Rivaroxaban, commonly used as an anticoagulant, is known for its low aqueous solubility, which limits its bioavailability and therapeutic effectiveness. A recent study published by researchers from the University of Ha’il has utilized innovative techniques to optimize the solubility of rivaroxaban using mixed solvent systems and advanced machine learning models.
To overcome the solubility challenges associated with rivaroxaban, this research investigated its solubility behavior in various mixed solvent systems—specifically, primary alcohols combined with dichloromethane. The authors aimed to identify optimal conditions for solubility enhancement which is pivotal for ensuring the drug's efficacy. The significance of enhancing solubility lies not only in improving drug absorption but also minimizing the risks associated with administering higher doses of poorly soluble drugs.
Machine learning was employed to model the solubility data, allowing researchers to predict the influences of temperature, solvent type, and the composition ratio of dichloromethane on rivaroxaban solubility. Three distinct machine learning approaches were assessed: AdaBoost Gaussian Process Regression (ADAGPR), AdaBoost Multilayer Perceptron (ADAMLP), and AdaBoost LASSO Regression (ADALASSO). Among these, ADAGPR yielded the best predictive performance with high accuracy metrics, achieving an R² score of 0.96485, compared to 0.96022 for ADAMLP and 0.88712 for ADALASSO.
The researchers found the optimal solubility conditions for rivaroxaban to be at 308.15 K, with the best performance observed at a mass fraction of 0.8190 of dichloromethane and methanol mixture, where they predicted solubility to be approximately 4.2 × 10-3 g/mL. This result highlights the significant interplay between temperature and solvent composition on rivaroxaban solubility, providing clear indications for pharmaceutical scientists working on drug formulation to achieve effective solubility outcomes.
Machine learning, particularly ADAGPR, proved most effective, capturing complex nonlinear patterns which would typically require extensive experimentation to identify. The integration of such sophisticated modeling approaches showcases the advancement toward rapid and reliable pharmaceutical formulations. The authors emphasized: “Advanced machine learning techniques are pivotal for addressing complex solubility prediction challenges within binary solvent systems.”
Significant insights were also gleaned from the relationship between solubility and solvent composition. The study illustrated how optimizing solvent systems using the correct ratios of dichloromethane and methanol can greatly influence the dissolution rate of rivaroxaban, indicating stronger solute-solvent interactions at certain conditions due to the complementary properties of these solvents. “Solubility exhibited a nonlinear response, with optimal solubility observed at specific temperature and mass fraction combinations, beyond which solubility decreased,” explained the authors.
This research holds substantial promise for the pharmaceutical industry, particularly for designing effective drug delivery systems for poorly soluble medications.

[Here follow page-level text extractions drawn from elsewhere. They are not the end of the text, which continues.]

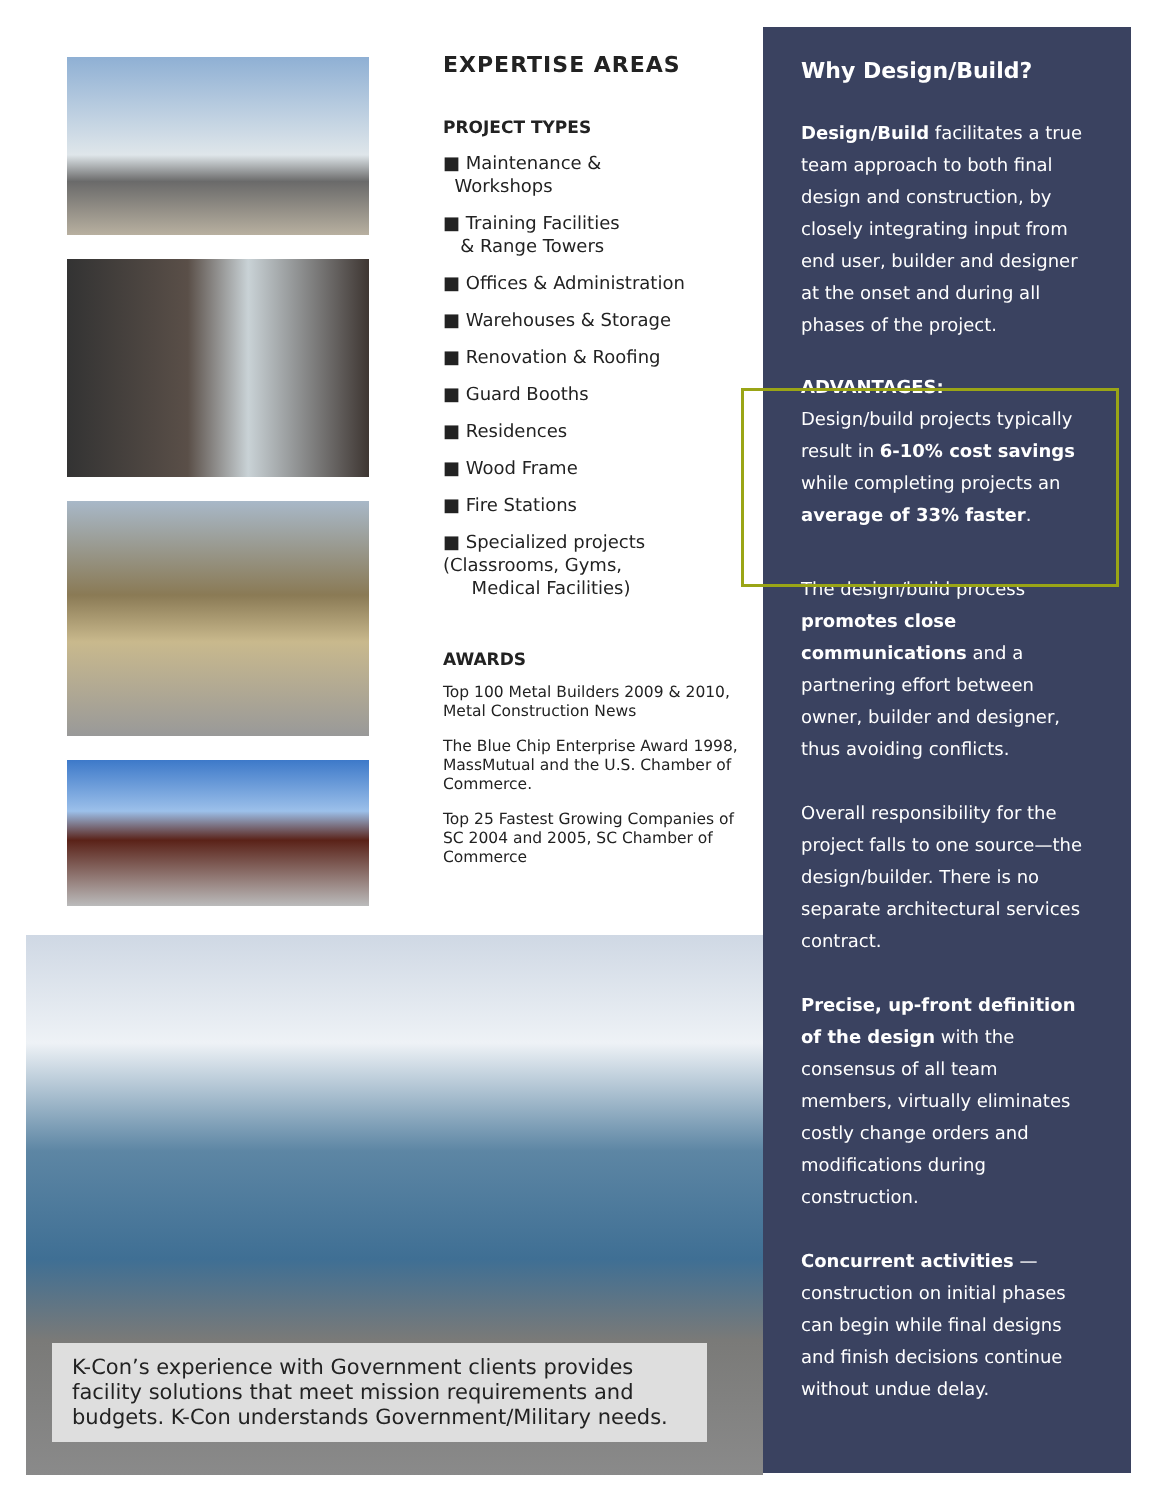EXPERTISE AREAS
PROJECT TYPES
■ Maintenance &
Workshops
■ Training Facilities
& Range Towers
■ Offices & Administration
■ Warehouses & Storage
■ Renovation & Roofing
■ Guard Booths
■ Residences
■ Wood Frame
■ Fire Stations
■ Specialized projects
(Classrooms, Gyms,
Medical Facilities)
AWARDS
Top 100 Metal Builders 2009 & 2010, Metal Construction News
The Blue Chip Enterprise Award 1998, MassMutual and the U.S. Chamber of Commerce.
Top 25 Fastest Growing Companies of SC 2004 and 2005, SC Chamber of Commerce
Why Design/Build?
Design/Build facilitates a true team approach to both final design and construction, by closely integrating input from end user, builder and designer at the onset and during all phases of the project.
ADVANTAGES:
Design/build projects typically result in 6-10% cost savings while completing projects an average of 33% faster.
The design/build process promotes close communications and a partnering effort between owner, builder and designer, thus avoiding conflicts.
Overall responsibility for the project falls to one source—the design/builder. There is no separate architectural services contract.
Precise, up-front definition of the design with the consensus of all team members, virtually eliminates costly change orders and modifications during construction.
Concurrent activities — construction on initial phases can begin while final designs and finish decisions continue without undue delay.
K-Con’s experience with Government clients provides facility solutions that meet mission requirements and budgets. K-Con understands Government/Military needs.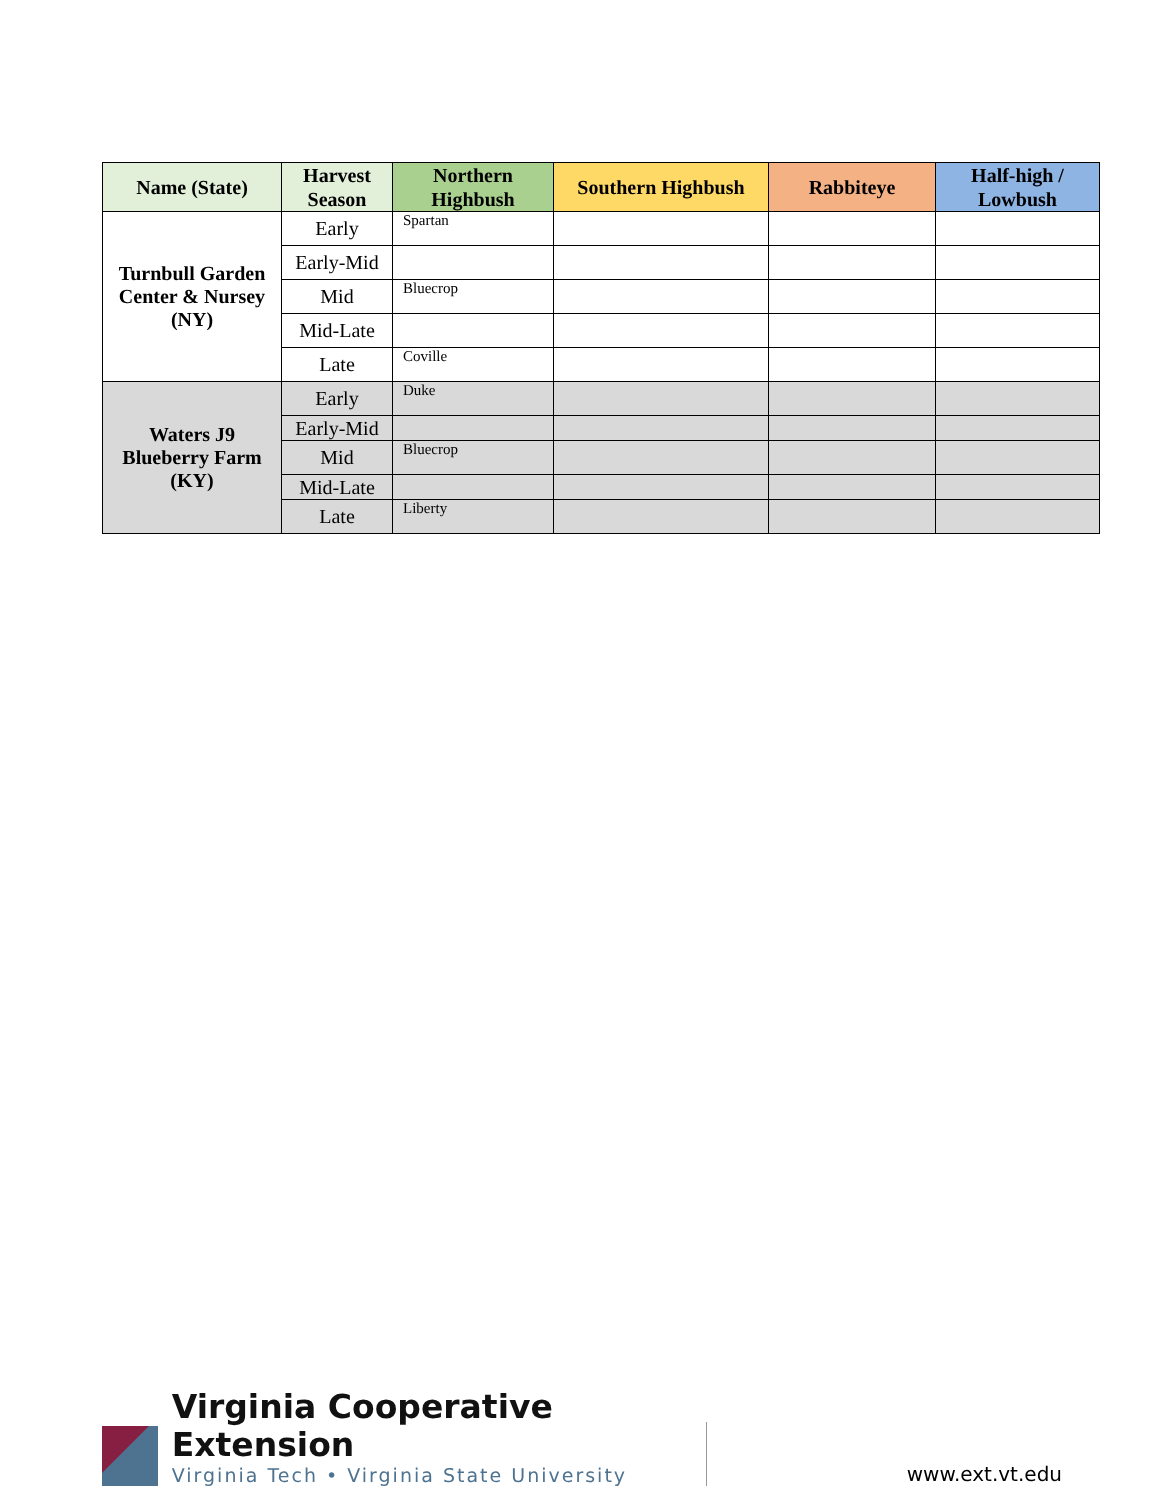| Name (State) | Harvest Season | Northern Highbush | Southern Highbush | Rabbiteye | Half-high / Lowbush |
| --- | --- | --- | --- | --- | --- |
| Turnbull Garden Center & Nursey (NY) | Early | Spartan | | | |
| | Early-Mid | | | | |
| | Mid | Bluecrop | | | |
| | Mid-Late | | | | |
| | Late | Coville | | | |
| Waters J9 Blueberry Farm (KY) | Early | Duke | | | |
| | Early-Mid | | | | |
| | Mid | Bluecrop | | | |
| | Mid-Late | | | | |
| | Late | Liberty | | | |
Virginia Cooperative Extension
Virginia Tech • Virginia State University
www.ext.vt.edu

The findings could pave the way for future work as researchers may seek to expand these models by analyzing additional solvent systems, refining the conditions for achieving maximum solubility.
Overall, this ambitious approach not only enhances our current knowledge of rivaroxaban’s solubility profile but emphasizes how advanced computational techniques can bridge the gap between theoretical predictions and practical applications, demonstrating significant potential to improve therapeutic outcomes for patients requiring anticoagulation therapy.
With the pharmaceutical sector continually striving for innovations, the methodologies and insights derived from this study set the stage for future explorations aimed at optimizing drug formulations and enhancing bioavailability for various pharmaceutical applications.